Ted (2012) – Análise do filme

Somente hoje assisti ao filme Ted (2012). Havia muito tempo que tinha comprado mas nunca havia assistido. Compartilho aqui minhas impressões a respeito do filme. Se você não assistiu ainda, advirto que você encontrará aqui, como não poderia deixar de ser, vários spoilers.

O filme é bom, apesar de toda a glorificação do estúpido american way of life, o qual é presente na grande maioria dos filmes norte-americanos. Passando por cima disso, ressalta-se a mensagem maior do filme: a possibilidade do crescimento, a possibilidade da felicidade humana só pode ser alcançada a partir de si mesmo, da busca interior e da descoberta de que a verdadeira felicidade reside no seu próprio crescimento. Foi assim com o personagem principal John (Mark Wahlberg), o qual, em certo momento do filme, ao atribuir a causa de sua infelicidade ao seu ursinho Ted, escuta deste que jamais ele o obrigava a fazer o que não queria; enfim, todas as atitudes imaturas de John ocorriam por sua livre escolha, frutos de seu livre arbítrio (de sua história pessoal, de suas determinações inconscientes, enfim, de sua psyche).

E é assim com todos nós. Por vezes, procuramos atribuir nossas infelicidades a causas além de nosso controle, quando na maioria das vezes somos nós mesmos que determinamos o rumo de nosso sucesso ou fracasso. Somos nós, através das escolhas que fazemos, que determinamos nosso destino.
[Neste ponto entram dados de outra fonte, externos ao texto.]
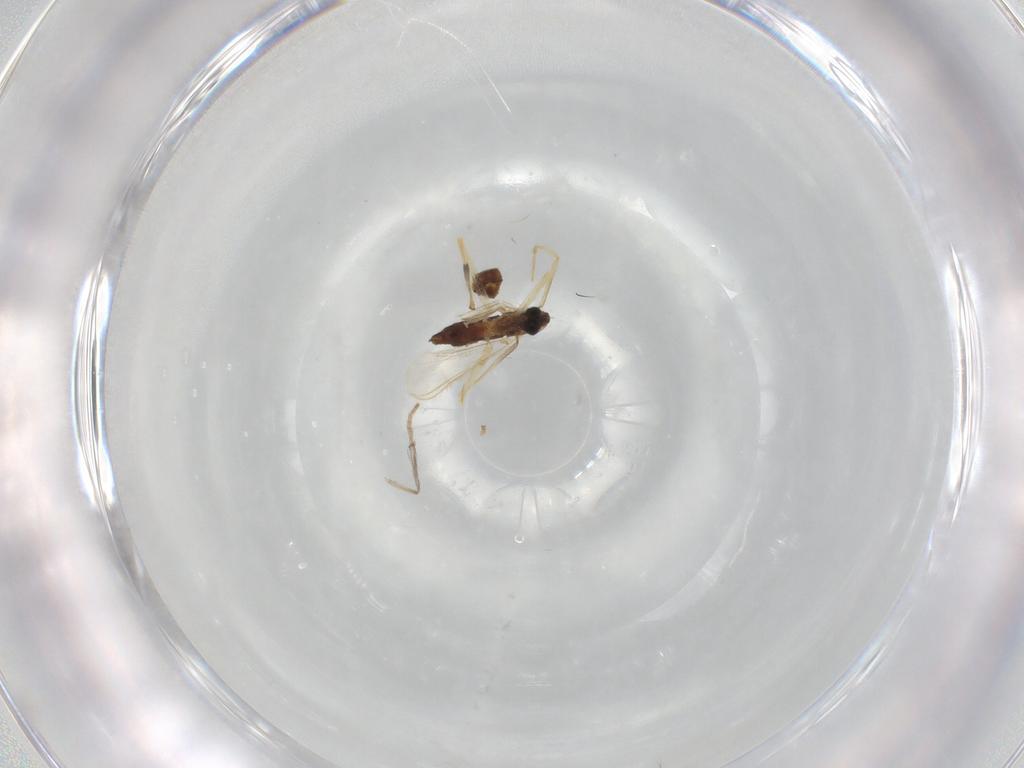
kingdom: Animalia
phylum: Arthropoda
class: Insecta
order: Diptera
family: Chironomidae
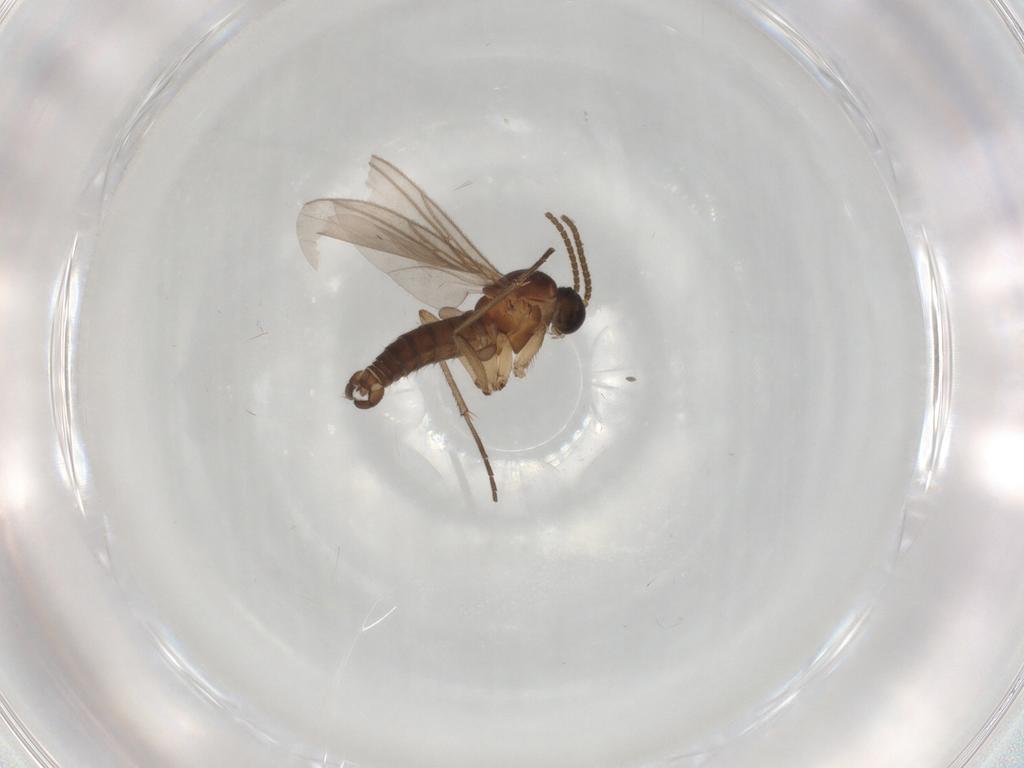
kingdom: Animalia
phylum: Arthropoda
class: Insecta
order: Diptera
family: Sciaridae
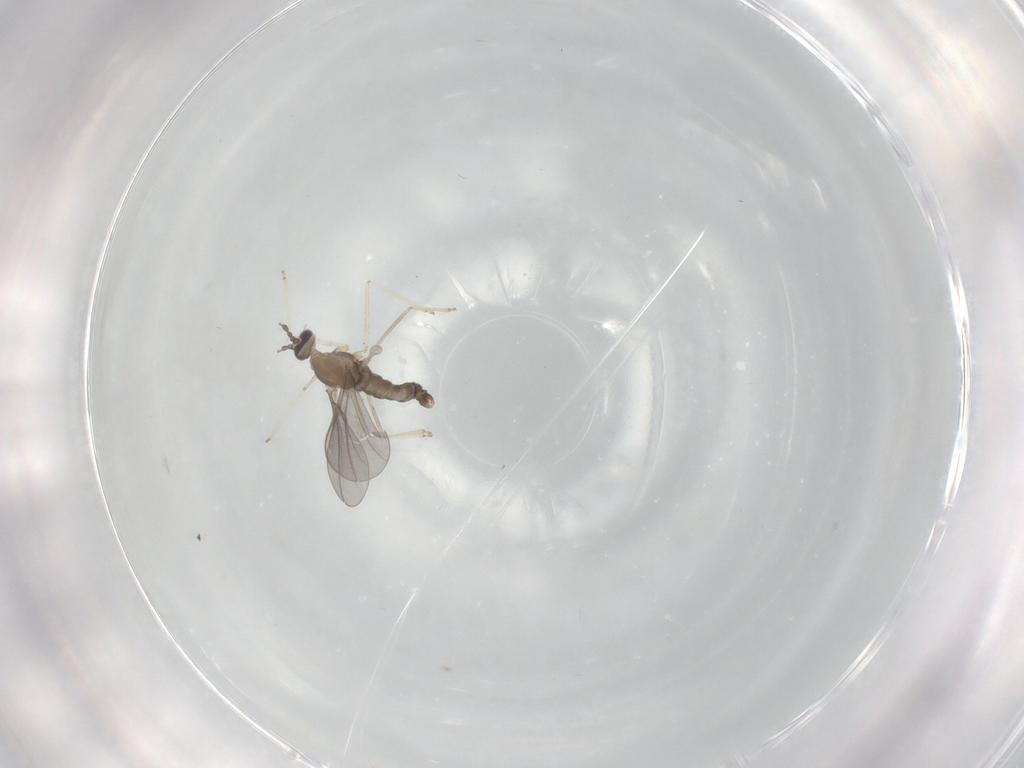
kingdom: Animalia
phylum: Arthropoda
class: Insecta
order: Diptera
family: Cecidomyiidae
Por certo, haverão sempre fatores extrínsecos que fugirão a nossa escolha (a escolha do outro, o clima, o devir histórico, dentre outros) mas minha reação a esses acontecimentos é determinado por minha escolhas, a qual serão feitas a partir de uma história de vida.

Lori (Milla Kunis), namorada de John, assume no filme a posição de função paterna, de interdição, de lei; a ela cabe o rompimento do vínculo entre John e seu ursinho de infância, para que assim John possa finalmente, aos 35 anos de idade, deixar de ser criança e adentrar a vida adulta. Posteriormente, no final do filme, ela passa a assumir também a função materna, quando John, maduro, lamentando a perda de seu ursinho, o tem de volta pela intervenção de Lori, a qual com seu desejo, revive Ted (“dá a vida”). Assim, o vínculo entre John e Ted não é rompido pela “morte” de Ted mas pela escolha de John em adentrar a vida adulta através de um relacionamento maduro com Lori.

Donny (Giovanni Ribsy) vive no filme um pai que, na infância, ao acompanhar John e Ted (ao contrário de outros “contos de fadas”, a “vida” de Ted no filme é pública e notória, tendo o mesmo aparecido em programas de televisão, revistas, etc) se torna fã de Ted. Deseja ter um ursinho mágico como Ted, mas tem seu desejo bloqueado por seu pai. Resolve então que, quando ele próprio tivesse um filho, jamais diria não ao mesmo. Desenvolve assim relação de dependência com seu filho, buscando alcançar sua própria felicidade através da identificação com seu filho, projetando-se nele (não negarei nada a meu filho como meu pai me negou/dessa forma serei eu próprio feliz/alcançarei minha felicidade através da felicidade de meu filho/não digo não ao meu filho não digo não a mim mesmo). Donny chega ao ponto de raptar Ted para se satisfazer/satisfazer seu filho.

Enfim, há muitas vias de análise possíveis; permanece o fato de, além do profundo conteúdo, o filme ser muito engraçado; como no momento em que, ao Ted procurar emprego, ele xingar seu entrevistador e este contratá-lo por sua coragem; posteriormente, Ted relaciona-se com sua colega de trabalho, seu patrão o flagra e o promove. Ted o questiona: “Cara, você deve ter muitos problemas!”. O humor de Ted é sempre ácido e certeiro.